The Evolution of the Hotel Management Agreement
By Tara K. Gorman Partner, Perkins Coie LLP | September 23, 2012
Co-authored by Nelson F. Migdal, Esq., Real Estate, Shareholder, Greenberg Traurig LLP
In the early days of the hospitality industry, there was no need for close scrutiny of a hotel management agreement because the owner of the hotel was also the hotel operator, and was either responsible for or personally performed the tasks of the receptionist, the bell staff, the house keeper, and the chief cook and bottle washer. That was then, this is now. In today's commercial environment, the ownership, operation and branding of the hotel, as well as its debt financing and capitalization, are in many hands, and each has its own separate and distinct set of interests. Those interests may not be in proper alignment all the time. This article, the first in a series, reviews the evolution of the hospitality industry, and how it relates to the evolution of the hotel management agreement and the owner-manager relationship. Future articles will address various aspects of the hotel management agreement, the evolution of the hospitality industry, and how the balance of power is reflected in each provision of the hotel management agreement.
Travel has been a part of life from the beginning of time. Even Mary and Joseph were foiled by the hospitality industry when they found "there was no room at the inn." In their infancy, hotels were simply private homes that offered rooms to the public for overnight lodging. The industry can thank the Roman Empire for expanding the hospitality business by encouraging the inns and hotels to cater to the pleasure traveler. Evidence of the first inn in America was recorded in 1607. And the industrial revolution resulted in the construction of hotels in Europe, England and America. From there the hospitality industry took on a life of its own.
The bifurcation of hotel ownership and operation initially took the form of hotel leases. Originally, hotel leases were much like any other traditional lease of property with a fixed rental rate with an annual rental rate increase. This gave the owner the security of a fixed rental income for the term of the lease, without any benefit or burden as to the profitability of the hotel. The lessee would take all of the financial risks in connection with the operation of the hotel These leases eventually evolved to a flat rental rate and a percentage of gross operating revenues or gross operating profits, to allow the property owner the opportunity to share in the profits of the hotel during a strong hotel market. The hotel leases resembled typical property leases and looked very little like the hotel management agreements of today.
The early hotel magnates - Kemmons Wilson (Holiday Inn), Conrad Hilton (Hilton Hotels & Resorts), Cecil B. Day (Days Inn) and Bill Marriott (Marriott International) - transformed the hospitality industry. In the beginning, these hoteliers owned the real estate, owned the hotel and brand, and managed the operation of the hotel. This resulted in a unity of ownership and operation. There was no need for a heavily negotiated hotel management agreement because the interests of ownership and operation were aligned and unified. This unity in ownership and operation progressed into the early franchise relationship. For example, Kemmons Wilson franchised the first Holiday Inn in 1957. Wilson's original goal was that his hotels should be standardized, clean, predictable, family-friendly and readily accessible to road travelers. By 1958 there were 50 Holiday Inns across the country - all standardized, clean, predictable, family-friendly and readily accessible to road travelers. The idea of predictability of the hotel brand revolutionized the hotel industry. The use of franchise agreements brings with it great advantages to the owner of the hotel, including access to the brand's marketing and sales force, reservation services, and a strong brand name when soliciting financing, yet allows the hotel owner to maintain independence in connection with the operation of the property. Some owners choose to operate their property independently, while others choose to hire a third party manager to operate their property.
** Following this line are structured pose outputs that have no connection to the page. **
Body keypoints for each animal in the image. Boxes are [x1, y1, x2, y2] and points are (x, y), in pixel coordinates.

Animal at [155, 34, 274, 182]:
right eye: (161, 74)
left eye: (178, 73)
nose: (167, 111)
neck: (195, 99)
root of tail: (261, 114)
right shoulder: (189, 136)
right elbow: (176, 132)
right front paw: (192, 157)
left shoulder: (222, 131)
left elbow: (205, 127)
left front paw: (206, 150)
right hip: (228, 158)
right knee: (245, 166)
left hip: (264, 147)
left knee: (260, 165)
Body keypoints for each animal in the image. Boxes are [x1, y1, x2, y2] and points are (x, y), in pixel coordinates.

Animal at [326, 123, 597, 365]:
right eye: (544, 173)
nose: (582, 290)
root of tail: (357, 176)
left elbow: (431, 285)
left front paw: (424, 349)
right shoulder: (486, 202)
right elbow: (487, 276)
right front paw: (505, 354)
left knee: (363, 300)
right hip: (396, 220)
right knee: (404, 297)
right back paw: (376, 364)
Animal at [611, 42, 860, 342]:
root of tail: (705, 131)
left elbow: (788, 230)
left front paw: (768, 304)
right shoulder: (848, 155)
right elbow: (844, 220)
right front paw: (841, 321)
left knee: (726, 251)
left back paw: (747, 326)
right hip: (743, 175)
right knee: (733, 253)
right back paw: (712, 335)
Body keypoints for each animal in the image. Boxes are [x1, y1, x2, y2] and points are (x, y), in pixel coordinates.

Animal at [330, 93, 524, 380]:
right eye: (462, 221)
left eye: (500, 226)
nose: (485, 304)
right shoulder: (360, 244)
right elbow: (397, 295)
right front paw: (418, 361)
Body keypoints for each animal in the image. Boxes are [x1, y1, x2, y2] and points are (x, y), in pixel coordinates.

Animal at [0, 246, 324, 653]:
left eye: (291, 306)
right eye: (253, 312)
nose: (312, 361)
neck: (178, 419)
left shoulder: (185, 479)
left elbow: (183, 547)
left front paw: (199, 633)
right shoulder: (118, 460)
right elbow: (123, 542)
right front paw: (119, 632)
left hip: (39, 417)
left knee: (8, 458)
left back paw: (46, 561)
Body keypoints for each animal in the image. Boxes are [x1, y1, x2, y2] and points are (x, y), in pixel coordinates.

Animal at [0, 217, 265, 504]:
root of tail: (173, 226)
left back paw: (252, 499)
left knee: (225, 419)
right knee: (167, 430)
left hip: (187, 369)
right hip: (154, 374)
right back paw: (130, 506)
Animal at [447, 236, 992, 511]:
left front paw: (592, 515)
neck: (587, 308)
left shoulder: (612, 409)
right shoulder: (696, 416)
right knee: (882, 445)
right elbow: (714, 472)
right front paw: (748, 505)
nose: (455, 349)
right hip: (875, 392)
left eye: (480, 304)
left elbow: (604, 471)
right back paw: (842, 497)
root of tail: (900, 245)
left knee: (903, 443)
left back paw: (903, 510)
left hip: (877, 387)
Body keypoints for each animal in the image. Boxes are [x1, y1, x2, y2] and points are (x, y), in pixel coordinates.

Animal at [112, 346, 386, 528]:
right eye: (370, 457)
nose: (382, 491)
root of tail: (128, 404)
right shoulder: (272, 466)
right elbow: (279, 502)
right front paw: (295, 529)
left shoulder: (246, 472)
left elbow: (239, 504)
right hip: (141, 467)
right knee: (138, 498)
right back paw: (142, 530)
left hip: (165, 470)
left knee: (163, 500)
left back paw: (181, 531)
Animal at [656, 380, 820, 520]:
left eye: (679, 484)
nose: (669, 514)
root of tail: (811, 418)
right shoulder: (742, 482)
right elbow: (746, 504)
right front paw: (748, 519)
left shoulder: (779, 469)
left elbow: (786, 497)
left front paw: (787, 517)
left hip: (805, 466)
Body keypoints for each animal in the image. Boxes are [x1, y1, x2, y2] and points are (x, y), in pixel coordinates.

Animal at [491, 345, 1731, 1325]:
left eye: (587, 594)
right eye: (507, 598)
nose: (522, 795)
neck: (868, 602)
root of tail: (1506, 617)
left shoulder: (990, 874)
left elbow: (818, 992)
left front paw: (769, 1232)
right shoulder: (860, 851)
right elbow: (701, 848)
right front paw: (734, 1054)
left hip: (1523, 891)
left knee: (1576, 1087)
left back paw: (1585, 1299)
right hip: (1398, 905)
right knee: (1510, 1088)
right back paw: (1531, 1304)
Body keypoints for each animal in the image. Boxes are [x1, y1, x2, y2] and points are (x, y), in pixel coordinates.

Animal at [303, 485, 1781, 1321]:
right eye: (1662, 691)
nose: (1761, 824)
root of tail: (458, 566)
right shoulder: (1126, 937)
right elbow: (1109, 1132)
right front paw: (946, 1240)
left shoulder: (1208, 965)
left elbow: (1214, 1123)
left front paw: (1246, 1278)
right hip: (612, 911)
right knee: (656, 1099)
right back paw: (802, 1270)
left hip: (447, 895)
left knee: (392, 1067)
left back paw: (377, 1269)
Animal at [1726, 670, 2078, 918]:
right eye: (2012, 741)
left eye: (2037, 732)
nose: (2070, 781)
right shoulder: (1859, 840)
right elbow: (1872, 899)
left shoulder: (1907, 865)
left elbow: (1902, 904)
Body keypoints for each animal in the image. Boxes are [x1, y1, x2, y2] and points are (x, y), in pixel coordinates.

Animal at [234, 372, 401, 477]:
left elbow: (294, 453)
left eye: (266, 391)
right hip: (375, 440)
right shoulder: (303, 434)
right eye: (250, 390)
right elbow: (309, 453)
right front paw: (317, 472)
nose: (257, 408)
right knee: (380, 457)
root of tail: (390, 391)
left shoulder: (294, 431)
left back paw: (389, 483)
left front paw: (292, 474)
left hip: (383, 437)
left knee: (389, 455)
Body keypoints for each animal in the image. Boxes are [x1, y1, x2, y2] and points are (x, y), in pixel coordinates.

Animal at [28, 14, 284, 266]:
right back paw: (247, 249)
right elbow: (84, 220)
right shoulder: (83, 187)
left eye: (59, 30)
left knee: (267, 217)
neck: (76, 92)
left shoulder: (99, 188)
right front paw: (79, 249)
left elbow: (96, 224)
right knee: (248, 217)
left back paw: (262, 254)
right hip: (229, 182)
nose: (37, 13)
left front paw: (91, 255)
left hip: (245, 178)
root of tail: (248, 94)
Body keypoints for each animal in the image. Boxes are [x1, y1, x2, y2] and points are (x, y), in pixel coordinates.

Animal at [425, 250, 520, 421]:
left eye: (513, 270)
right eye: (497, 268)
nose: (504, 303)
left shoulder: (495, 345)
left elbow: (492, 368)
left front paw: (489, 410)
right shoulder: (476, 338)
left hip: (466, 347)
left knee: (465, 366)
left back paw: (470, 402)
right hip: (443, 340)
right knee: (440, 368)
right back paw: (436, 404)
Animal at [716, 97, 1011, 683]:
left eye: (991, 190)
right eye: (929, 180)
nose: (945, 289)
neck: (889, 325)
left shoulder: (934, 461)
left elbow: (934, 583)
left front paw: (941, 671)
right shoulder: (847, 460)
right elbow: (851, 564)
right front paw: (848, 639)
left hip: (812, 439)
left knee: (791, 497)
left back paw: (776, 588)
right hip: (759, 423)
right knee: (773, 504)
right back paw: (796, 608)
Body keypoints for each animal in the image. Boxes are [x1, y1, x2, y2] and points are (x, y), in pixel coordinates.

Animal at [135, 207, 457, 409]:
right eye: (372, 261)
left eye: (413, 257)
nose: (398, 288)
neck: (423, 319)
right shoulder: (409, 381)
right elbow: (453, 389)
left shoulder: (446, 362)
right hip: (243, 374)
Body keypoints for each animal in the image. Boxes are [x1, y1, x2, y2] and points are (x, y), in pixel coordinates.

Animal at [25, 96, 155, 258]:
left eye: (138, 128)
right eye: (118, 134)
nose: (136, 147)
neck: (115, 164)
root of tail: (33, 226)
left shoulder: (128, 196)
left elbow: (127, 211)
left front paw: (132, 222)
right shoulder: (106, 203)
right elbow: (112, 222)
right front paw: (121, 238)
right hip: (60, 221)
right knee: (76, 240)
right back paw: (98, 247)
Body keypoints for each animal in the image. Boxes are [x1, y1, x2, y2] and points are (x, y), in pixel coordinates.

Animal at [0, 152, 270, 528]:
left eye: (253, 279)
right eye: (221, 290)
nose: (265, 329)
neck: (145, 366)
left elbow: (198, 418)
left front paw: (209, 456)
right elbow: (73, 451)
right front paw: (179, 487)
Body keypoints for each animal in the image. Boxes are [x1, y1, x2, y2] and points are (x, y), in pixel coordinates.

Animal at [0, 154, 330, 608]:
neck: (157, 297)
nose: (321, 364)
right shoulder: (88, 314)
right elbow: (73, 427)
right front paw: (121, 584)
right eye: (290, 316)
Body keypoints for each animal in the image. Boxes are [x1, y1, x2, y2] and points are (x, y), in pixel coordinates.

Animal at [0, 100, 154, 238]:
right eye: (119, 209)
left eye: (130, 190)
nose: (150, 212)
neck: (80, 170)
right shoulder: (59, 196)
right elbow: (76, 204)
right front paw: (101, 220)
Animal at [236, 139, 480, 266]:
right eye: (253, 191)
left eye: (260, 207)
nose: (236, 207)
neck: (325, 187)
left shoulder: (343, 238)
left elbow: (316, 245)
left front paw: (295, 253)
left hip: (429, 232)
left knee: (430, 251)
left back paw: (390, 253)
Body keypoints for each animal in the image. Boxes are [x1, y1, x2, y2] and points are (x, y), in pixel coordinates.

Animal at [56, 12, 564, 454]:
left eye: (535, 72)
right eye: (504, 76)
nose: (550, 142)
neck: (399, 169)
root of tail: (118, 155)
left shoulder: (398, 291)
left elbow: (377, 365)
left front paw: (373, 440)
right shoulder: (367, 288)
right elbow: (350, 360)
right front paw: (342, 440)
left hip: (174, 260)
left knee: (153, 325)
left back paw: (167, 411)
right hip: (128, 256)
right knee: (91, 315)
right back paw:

The days of the grand hotelier and the unity of ownership and operation are all but gone. Hotel management agreements became widely used in North America in the 1970s. The bifurcation of ownership and operation as set forth in the hotel management agreement creates a careful balance of power. In the early days of hotel management agreements, the brand, with its operational expertise and brand affiliation, held the majority of the negotiating power and control over the process. Often, the individual owner had little to no hospitality industry knowledge or experience, resulting in hotel management agreements that were favorable to the hotel operator. During strong economic times, when both parties were making a profit and both parties benefited from the relationship, not much attention was paid to the balance of power and to which party was taking the greater financial risk. In weaker cycles, this imbalance of power became more evident. In time, owners became more sophisticated and began giving consideration to how hotel management agreements impacted the value of their hotel, and came to realize that maintaining certain control over their hotel is necessary to protect their investment.